▶ Brief A:
Answer these questions from the beer excise debate, one answer per line, marked to match:
(i) By roughly what percentage has beer consumption grown since 1939?
(ii) To which crop does a speaker suggest some of the attention given to barley-growing could be shifted?
(iii) What three things does the Government need extra revenue for?
▶ Brief B: Translate this sentence from the beer excise debate into Spanish: "The output of basic materials is insufficient to meet the demand for them."
▶ Brief C:
Decide whether each statement agrees with the beer excise debate. Answer yes or no and quote the words that settle it.
(i) The higher excise on beer was imposed for two reasons.
(ii) Since 1939, the production of essential goods has grown by about the same amount as beer production.
(iii) The honorable member for Watson is Mr. Curtin.

I endorse the statements by the honorable member for Melbourne and the honorable member for Burke to the effect that this burden of excise on the ale that is consumed by the workers is iniquitous, unfair and inequitable. Reference has been made to such matters as new methods of accountancy, and the necessity to prevent the occurrence of a leakage in respect of excise stamps, but the protestations of the Government in that connexion are only a pretext. Its desire, obviously, is to wheedle as much as possible out of an uncomplaining and unvociferous working class.
– Tuck the bottle into your shirt, “Jos”.
– Order ! If the honorable member for Watson (Mr. Curtin) makes a similar remark again, he will be asked to leave the chamber.
.- Members of the Opposition have discussed tea and beer in a most learned manner this evening. I am not sure whether they are more confident when they discuss tea than when they discuss beer. But they have carefully avoided any reference to the fact that the Government requires additional revenue for defence, social services and repatriation benefits, and, therefore, is obliged to collect from the community a considerably larger sum by way of taxation than was received in the last financial year. During the budget debate, no Opposition member proved that the implementation of the financial proposals of the Treasurer (Sir Arthur Fadden) did not spread the burden fairly over all sections of the community. The Government does not derive any pleasure from measures to increase taxes, but it has a definite responsibility to place the defences of this country in order and to stabilize the economy.
The consumption of beer has increased by approximately 70 per cent. since 1939, and the production of that beverage has increased by a similar figure, yet, during the same period, the production of essential goods has remained stationary, or has increased only slightly. The output of basic materials is insufficient to meet the demand for them. Therefore, we must admit that Australian production is, for the timebeing, out of balance. People who consume ale should be prepared to make a contribution towards national defence preparations. They should realize that if this country is not adequately defended, they may not have the pleasure of drinking beer in a few years’ time.
Some Opposition members claim that the brewing of beer creates demands for the products of various other industries. I recognize that fact, but I point out that those industries can make a valuable contribution to the production of commodities that are more essential than is beer. Large quantities of barley are required for the brewing of ale. Some of the attention that is given to barleygrowing might well be diverted to the production of wheat, for which a tremendous demand exists. The increased excise on beer has been imposed for two reasons, first, to raise additional revenue, and, secondly, to reduce the demand for beer. The result of the Government’s policy in that respect may be to direct production and labour into more useful channels. The Government is acting courageously in the implementation of its budget proposals, and is endeavouring to spread the burden equitably over all sections of the community. I am confident that those of us who enjoy a glass of ale are prepared to pay the additional excise as a contribution towards national defence in order that we may long have the pleasure of drinking beer.

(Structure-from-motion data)
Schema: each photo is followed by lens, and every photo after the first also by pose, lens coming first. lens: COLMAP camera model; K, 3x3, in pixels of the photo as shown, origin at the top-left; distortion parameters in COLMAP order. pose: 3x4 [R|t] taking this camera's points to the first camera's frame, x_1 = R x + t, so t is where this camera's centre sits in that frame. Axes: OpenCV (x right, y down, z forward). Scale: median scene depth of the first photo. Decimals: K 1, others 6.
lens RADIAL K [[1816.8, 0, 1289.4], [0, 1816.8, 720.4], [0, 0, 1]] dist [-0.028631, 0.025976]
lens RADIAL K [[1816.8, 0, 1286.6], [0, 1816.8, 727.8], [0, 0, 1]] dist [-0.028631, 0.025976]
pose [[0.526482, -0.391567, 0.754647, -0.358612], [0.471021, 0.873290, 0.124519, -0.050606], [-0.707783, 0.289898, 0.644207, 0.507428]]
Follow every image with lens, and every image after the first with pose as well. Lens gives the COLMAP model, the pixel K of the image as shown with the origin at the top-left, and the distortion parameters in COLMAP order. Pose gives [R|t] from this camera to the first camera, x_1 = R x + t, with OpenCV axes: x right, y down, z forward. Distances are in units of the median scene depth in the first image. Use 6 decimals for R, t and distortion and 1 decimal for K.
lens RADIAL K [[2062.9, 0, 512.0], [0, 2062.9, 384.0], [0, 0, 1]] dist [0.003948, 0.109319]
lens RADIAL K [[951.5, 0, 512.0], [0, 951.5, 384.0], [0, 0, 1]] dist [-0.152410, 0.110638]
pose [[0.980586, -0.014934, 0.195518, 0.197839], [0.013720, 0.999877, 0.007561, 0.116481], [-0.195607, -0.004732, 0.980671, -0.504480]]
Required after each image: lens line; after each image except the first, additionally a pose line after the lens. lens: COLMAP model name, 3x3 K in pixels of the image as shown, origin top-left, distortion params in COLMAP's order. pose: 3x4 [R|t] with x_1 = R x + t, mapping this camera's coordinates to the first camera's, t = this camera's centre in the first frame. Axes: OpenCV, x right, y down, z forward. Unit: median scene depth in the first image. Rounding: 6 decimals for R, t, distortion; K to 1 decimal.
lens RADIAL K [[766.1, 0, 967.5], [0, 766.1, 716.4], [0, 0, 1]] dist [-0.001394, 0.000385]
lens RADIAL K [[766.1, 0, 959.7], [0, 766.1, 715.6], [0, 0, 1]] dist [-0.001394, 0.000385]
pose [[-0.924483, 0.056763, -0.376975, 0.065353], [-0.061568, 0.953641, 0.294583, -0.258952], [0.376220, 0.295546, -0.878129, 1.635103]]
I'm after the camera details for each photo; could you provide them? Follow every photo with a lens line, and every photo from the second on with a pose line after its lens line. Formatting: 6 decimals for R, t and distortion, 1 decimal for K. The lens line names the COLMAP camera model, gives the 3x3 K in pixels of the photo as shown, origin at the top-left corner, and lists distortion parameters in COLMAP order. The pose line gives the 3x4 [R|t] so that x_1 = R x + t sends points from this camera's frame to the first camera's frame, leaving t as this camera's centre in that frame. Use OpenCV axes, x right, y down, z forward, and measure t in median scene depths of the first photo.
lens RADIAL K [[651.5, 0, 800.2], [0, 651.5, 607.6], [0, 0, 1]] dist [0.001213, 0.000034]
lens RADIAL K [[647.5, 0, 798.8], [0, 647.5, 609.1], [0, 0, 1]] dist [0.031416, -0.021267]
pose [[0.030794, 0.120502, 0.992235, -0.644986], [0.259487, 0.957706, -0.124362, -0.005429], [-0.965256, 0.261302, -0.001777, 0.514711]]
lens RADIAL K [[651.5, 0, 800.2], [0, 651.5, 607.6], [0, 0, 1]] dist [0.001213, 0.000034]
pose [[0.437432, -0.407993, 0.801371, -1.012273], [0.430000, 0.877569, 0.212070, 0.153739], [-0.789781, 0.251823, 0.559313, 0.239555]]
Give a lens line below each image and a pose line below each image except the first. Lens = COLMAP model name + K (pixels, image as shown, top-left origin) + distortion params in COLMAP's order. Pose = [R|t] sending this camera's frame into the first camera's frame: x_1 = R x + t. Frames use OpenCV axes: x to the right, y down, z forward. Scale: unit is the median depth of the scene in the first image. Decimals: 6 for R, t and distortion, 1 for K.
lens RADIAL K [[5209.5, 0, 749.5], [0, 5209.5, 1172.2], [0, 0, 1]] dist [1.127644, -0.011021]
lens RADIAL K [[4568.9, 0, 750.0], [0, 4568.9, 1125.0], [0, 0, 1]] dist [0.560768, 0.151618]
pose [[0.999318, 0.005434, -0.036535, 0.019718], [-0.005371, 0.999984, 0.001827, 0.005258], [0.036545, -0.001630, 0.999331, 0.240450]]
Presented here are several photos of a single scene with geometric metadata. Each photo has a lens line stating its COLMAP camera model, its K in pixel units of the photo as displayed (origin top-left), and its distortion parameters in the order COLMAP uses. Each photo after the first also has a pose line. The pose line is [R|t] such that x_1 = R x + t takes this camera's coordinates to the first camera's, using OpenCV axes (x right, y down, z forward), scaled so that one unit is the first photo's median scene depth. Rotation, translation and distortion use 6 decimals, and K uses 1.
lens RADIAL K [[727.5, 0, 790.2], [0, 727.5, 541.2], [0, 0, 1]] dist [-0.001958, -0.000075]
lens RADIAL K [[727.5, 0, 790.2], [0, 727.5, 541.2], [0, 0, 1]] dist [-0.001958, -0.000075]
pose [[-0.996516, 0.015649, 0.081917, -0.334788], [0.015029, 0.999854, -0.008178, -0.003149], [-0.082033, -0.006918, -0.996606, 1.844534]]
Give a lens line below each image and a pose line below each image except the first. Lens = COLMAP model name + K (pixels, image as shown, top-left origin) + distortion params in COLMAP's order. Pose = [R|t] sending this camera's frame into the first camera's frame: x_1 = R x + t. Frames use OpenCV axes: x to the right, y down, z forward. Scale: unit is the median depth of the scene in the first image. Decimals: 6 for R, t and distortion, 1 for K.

▶ Response area A:
(i) Approximately 70 per cent.
(ii) Wheat.
(iii) Defence, social services and repatriation benefits.

▶ Response area B: La producción de materiales básicos es insuficiente para satisfacer la demanda de ellos.

▶ Response area C:
(i) Yes: "The increased excise on beer has been imposed for two reasons, first, to raise additional revenue, and, secondly, to reduce the demand for beer."
(ii) No: "the production of essential goods has remained stationary, or has increased only slightly."
(iii) Yes: "the honorable member for Watson (Mr. Curtin)"